Observers noted that livestreaming an intense psychedelic trip might not be beneficial, since it can lead to fragmented attention and performance stress. Johnson appeared to acknowledge this before taking the mushrooms, saying, “I guess the biggest question is, can I not go off the rails?”
“Having the whole world being able to watch you may not facilitate the best outcome,” says Rayyan Zafar, a postdoctoral fellow at the Centre for Psychedelic Research and Neuropsychopharmacology at Imperial College London. “Bryan’s setup speaks more to ego enrichment than ego dissolution and is characteristic of many of his pseudoscientific pursuits. These sorts of experiences are often best held with an introspective and internal focus.” (Ego death, where one’s sense of self dissolves, is an experience some people seek when taking various psychedelics.) Jamie Wheal, the author of Recapture the Rapture: Rethinking God, Sex, and Death in a World That’s Lost Its Mind, was more brutal in his assessment, telling WIRED the project is “a circus of self-indulgence” and an exercise in “digital narcissism.” He asked: “Is this the psychedelic renaissance that all the supposed freedom fighters and prisoners of conscience have been stumping for?” (Asked if he would like to respond to critiques of his methods, Johnson told WIRED: “Whoever said this, I wish them well.”)

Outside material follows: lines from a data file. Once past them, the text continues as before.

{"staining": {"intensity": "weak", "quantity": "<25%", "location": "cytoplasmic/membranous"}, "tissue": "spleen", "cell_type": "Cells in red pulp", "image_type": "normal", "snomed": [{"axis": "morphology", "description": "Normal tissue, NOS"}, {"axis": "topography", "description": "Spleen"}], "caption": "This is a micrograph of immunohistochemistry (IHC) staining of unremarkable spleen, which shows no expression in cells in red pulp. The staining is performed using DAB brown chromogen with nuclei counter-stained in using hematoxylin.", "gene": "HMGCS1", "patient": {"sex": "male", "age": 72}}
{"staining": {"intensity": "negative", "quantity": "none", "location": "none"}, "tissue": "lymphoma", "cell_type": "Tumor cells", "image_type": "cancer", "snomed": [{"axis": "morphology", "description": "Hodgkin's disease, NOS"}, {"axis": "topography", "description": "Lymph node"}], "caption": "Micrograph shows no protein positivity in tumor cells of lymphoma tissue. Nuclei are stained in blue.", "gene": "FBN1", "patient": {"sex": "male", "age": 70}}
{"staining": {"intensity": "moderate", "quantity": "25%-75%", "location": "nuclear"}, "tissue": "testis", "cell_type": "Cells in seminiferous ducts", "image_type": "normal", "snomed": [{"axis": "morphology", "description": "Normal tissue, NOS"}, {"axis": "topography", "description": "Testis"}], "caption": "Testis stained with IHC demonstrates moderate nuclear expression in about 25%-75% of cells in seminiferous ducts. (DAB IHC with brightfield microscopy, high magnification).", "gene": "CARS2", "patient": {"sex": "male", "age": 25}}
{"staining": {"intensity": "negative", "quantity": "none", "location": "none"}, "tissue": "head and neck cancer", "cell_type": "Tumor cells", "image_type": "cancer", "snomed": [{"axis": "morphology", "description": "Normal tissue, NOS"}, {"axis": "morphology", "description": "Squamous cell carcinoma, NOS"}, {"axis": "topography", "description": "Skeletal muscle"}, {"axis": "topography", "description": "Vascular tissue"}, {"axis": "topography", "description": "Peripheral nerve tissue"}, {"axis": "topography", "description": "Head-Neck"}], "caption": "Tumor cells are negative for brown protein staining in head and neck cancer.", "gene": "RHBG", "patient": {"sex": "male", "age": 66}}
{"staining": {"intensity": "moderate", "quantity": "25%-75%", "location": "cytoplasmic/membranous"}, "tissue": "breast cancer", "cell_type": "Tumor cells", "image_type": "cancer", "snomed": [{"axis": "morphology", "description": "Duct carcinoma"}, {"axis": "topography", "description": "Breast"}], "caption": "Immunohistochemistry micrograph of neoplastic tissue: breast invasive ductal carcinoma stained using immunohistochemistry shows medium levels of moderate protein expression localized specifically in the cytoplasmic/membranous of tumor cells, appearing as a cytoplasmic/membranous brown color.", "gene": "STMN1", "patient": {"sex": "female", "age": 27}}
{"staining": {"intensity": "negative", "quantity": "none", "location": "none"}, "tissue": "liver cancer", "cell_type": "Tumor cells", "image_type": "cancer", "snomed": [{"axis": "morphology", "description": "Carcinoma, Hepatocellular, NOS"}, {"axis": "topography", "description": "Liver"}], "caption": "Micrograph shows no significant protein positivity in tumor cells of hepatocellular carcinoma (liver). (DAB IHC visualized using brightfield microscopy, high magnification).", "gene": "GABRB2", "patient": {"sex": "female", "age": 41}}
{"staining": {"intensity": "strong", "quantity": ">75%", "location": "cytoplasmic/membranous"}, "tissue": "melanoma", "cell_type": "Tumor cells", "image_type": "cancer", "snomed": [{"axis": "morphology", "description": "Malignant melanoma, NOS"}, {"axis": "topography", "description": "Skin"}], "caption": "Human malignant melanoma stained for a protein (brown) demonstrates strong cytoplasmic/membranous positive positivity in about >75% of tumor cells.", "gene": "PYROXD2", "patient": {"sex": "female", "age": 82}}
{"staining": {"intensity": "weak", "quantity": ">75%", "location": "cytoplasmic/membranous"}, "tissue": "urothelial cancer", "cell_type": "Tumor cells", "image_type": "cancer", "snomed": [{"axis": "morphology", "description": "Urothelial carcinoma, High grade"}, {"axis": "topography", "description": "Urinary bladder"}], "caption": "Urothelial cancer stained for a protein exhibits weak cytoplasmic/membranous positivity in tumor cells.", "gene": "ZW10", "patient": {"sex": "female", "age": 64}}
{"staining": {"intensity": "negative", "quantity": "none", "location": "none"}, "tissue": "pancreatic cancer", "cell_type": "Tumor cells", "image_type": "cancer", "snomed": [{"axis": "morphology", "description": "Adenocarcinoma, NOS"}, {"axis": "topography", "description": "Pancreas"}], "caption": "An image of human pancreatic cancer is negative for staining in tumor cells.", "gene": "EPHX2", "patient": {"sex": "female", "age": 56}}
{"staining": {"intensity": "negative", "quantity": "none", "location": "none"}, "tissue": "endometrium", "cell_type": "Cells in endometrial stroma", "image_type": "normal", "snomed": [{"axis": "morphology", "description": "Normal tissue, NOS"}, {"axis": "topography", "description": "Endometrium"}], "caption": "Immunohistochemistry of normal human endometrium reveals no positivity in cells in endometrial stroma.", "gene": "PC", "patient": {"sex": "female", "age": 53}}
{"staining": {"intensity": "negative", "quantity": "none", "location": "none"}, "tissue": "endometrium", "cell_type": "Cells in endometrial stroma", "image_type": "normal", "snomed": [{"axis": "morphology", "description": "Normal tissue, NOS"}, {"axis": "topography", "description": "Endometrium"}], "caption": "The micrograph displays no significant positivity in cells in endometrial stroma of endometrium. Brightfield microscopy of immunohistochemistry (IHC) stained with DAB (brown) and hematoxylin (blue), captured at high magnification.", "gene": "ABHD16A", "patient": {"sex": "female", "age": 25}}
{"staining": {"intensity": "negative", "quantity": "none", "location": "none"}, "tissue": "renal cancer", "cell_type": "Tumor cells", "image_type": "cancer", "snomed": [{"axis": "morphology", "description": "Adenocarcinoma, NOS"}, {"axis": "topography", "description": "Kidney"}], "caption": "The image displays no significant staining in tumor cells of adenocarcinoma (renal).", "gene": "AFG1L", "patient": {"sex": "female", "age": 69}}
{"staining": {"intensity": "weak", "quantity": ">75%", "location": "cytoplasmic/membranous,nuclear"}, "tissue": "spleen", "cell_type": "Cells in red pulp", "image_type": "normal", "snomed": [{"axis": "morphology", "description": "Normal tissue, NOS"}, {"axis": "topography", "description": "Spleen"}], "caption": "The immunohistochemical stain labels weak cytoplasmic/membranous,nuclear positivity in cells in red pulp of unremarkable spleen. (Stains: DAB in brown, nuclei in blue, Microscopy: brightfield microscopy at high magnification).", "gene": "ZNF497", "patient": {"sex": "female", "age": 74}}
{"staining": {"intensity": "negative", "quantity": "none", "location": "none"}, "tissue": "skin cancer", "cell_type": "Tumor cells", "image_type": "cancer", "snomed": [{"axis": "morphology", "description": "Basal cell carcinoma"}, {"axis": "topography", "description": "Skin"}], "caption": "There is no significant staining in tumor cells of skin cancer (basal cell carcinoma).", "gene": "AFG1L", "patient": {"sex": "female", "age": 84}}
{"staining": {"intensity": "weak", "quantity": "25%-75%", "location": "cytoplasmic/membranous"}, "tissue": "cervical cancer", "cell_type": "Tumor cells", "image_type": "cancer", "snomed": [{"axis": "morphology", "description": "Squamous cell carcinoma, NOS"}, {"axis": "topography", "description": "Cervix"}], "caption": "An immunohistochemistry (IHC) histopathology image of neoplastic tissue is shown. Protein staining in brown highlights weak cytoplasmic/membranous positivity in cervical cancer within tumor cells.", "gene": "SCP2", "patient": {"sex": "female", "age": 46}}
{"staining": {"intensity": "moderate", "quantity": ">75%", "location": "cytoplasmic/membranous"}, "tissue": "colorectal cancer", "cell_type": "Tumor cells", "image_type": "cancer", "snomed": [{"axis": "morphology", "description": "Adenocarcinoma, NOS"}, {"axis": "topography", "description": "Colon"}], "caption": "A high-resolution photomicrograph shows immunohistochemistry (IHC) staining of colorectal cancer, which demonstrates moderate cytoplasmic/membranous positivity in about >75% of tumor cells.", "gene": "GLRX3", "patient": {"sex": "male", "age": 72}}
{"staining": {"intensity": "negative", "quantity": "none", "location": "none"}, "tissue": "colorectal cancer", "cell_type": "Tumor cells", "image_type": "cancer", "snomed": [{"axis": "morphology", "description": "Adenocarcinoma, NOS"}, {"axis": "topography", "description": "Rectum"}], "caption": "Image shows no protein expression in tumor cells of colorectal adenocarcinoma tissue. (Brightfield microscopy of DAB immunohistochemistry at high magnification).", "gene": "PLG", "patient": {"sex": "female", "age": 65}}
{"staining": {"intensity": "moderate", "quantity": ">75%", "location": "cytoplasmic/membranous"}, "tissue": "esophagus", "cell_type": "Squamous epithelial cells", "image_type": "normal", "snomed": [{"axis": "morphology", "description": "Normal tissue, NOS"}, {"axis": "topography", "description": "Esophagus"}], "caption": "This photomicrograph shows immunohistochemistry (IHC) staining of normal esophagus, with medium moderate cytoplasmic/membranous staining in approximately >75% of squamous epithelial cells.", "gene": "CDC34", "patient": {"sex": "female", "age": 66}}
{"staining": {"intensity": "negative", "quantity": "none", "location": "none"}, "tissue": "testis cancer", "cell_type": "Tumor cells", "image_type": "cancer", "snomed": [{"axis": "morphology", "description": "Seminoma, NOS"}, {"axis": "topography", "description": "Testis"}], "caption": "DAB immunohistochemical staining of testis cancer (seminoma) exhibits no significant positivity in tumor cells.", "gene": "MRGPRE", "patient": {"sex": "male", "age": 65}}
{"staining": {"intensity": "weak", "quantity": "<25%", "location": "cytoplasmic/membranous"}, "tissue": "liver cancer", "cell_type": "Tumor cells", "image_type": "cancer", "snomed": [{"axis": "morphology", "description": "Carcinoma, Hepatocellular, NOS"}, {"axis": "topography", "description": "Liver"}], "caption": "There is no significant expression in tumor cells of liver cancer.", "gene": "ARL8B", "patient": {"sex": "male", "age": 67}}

But while someone tripping balls on camera might seem performative and not particularly riveting—at one point Johnson plays with a slinky after declaring “everything is alive”—his broadcast could also help reduce stigma around drug use. “I think it’s fine and good to show people what the experience [of taking psychedelics] looks like, to demystify it to some extent, to show that it can be beneficial,” said journalist and psychedelics industry consultant Hamilton Morris on the livestream; Morris hosted the Vice show Hamilton’s Pharmacopoeia, which depicted him doing drugs on camera.